**DATA FOR THIS EXERCISE**
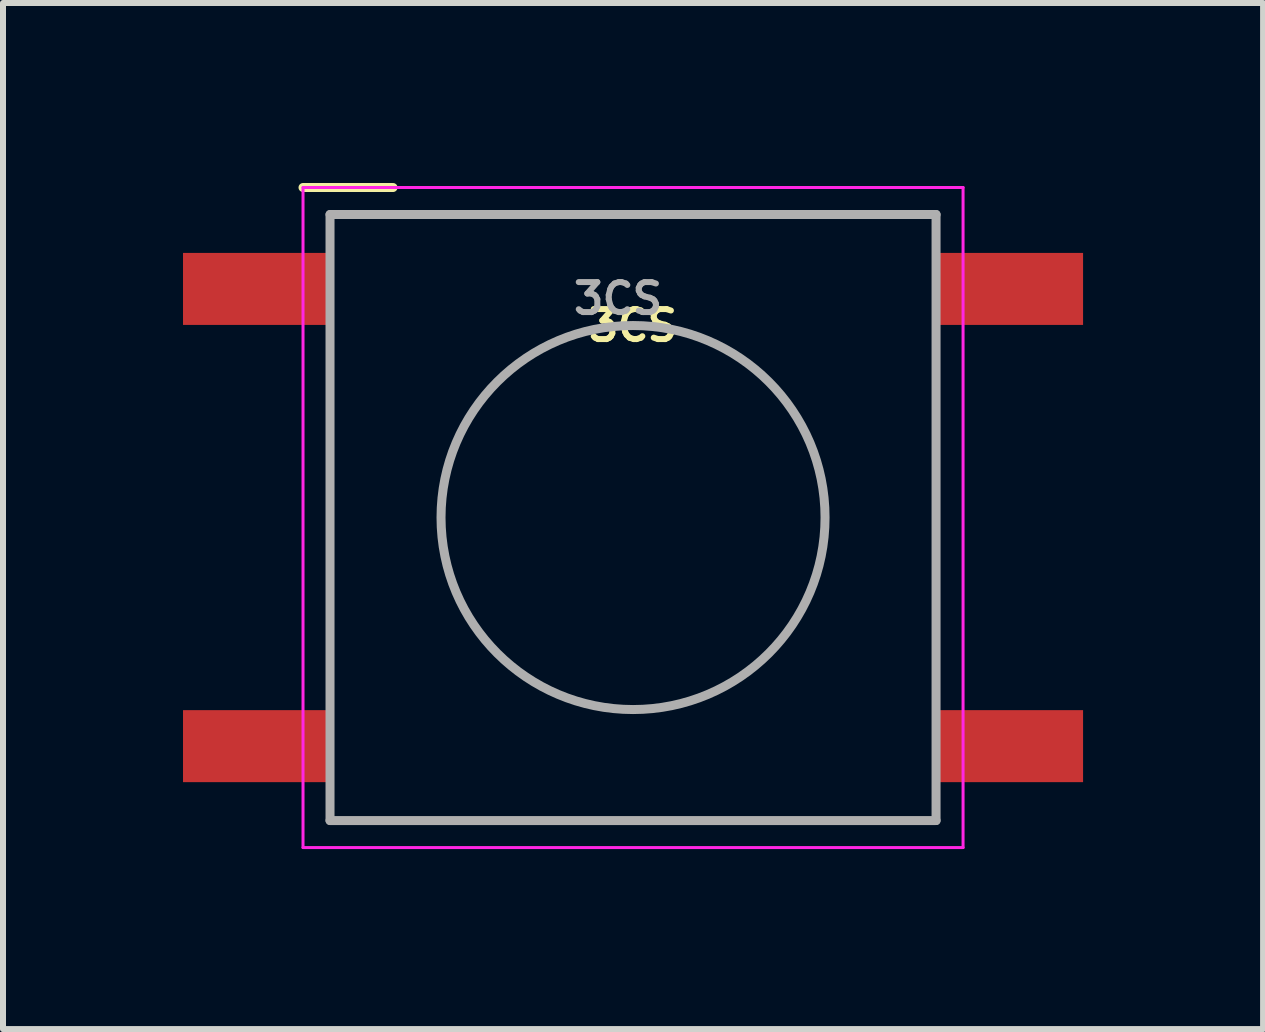
<source format=kicad_pcb>
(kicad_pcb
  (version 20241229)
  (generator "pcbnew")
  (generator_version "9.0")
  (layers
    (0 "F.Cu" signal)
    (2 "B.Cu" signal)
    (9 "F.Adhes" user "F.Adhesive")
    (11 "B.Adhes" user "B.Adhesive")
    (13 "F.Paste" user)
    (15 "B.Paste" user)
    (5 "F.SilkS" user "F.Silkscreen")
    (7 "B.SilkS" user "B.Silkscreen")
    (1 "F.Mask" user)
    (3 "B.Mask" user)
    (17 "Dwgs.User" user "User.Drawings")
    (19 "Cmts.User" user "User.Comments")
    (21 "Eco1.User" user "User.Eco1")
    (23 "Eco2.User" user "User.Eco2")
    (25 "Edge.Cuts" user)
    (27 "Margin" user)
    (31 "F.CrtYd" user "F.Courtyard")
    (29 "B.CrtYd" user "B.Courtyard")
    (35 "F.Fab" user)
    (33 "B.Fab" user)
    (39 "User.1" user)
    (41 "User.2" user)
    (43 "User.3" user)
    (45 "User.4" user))
  (footprint "3CS"
    (layer "F.Cu")
    (at 7.5 5.575)
    (property "Reference" "3CS" (at 0 -3.2 0) (layer "F.SilkS") (effects (font (size 0.5 0.5) (thickness 0.1))))
    (attr smd)
    (fp_line (start -4 -5.5) (end -5.5 -5.5) (stroke (width 0.15) (type solid)) (layer "F.SilkS"))
    (fp_line (start -5.5 -5.5) (end 5.5 -5.5) (stroke (width 0.05) (type solid)) (layer "F.CrtYd"))
    (fp_line (start -5.5 5.5) (end -5.5 -5.5) (stroke (width 0.05) (type solid)) (layer "F.CrtYd"))
    (fp_line (start 5.5 -5.5) (end 5.5 5.5) (stroke (width 0.05) (type solid)) (layer "F.CrtYd"))
    (fp_line (start 5.5 5.5) (end -5.5 5.5) (stroke (width 0.05) (type solid)) (layer "F.CrtYd"))
    (fp_line (start -5.05 -5.05) (end 5.05 -5.05) (stroke (width 0.15) (type solid)) (layer "F.Fab"))
    (fp_line (start -5.05 5.05) (end -5.05 -5.05) (stroke (width 0.15) (type solid)) (layer "F.Fab"))
    (fp_line (start 5.05 -5.05) (end 5.05 5.05) (stroke (width 0.15) (type solid)) (layer "F.Fab"))
    (fp_line (start 5.05 5.05) (end -5.05 5.05) (stroke (width 0.15) (type solid)) (layer "F.Fab"))
    (fp_circle (center 0 0) (end 3.2 0) (stroke (width 0.15) (type solid)) (fill no) (layer "F.Fab"))
    (fp_text user "${REFERENCE}" (at -0.25 -3.65 0) (layer "F.Fab") (effects (font (size 0.5 0.5) (thickness 0.1))))
    (pad "1" smd rect (at -6.25 -3.81) (size 2.5 1.2) (layers "F.Cu" "F.Mask" "F.Paste"))
    (pad "2" smd rect (at 6.25 -3.81) (size 2.5 1.2) (layers "F.Cu" "F.Mask" "F.Paste"))
    (pad "3" smd rect (at -6.25 3.81) (size 2.5 1.2) (layers "F.Cu" "F.Mask" "F.Paste"))
    (pad "4" smd rect (at 6.25 3.81) (size 2.5 1.2) (layers "F.Cu" "F.Mask" "F.Paste")))
  (gr_rect
    (start -3 -3)
    (end 18 14.1)
    (stroke (width 0.1) (type default))
    (fill no)
    (layer "Edge.Cuts")))
</source>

**WHAT TO DO**
Say how many lines of the material hold the string "Courtyard". Nothing else should be written.

**COMPLETED TASK**
2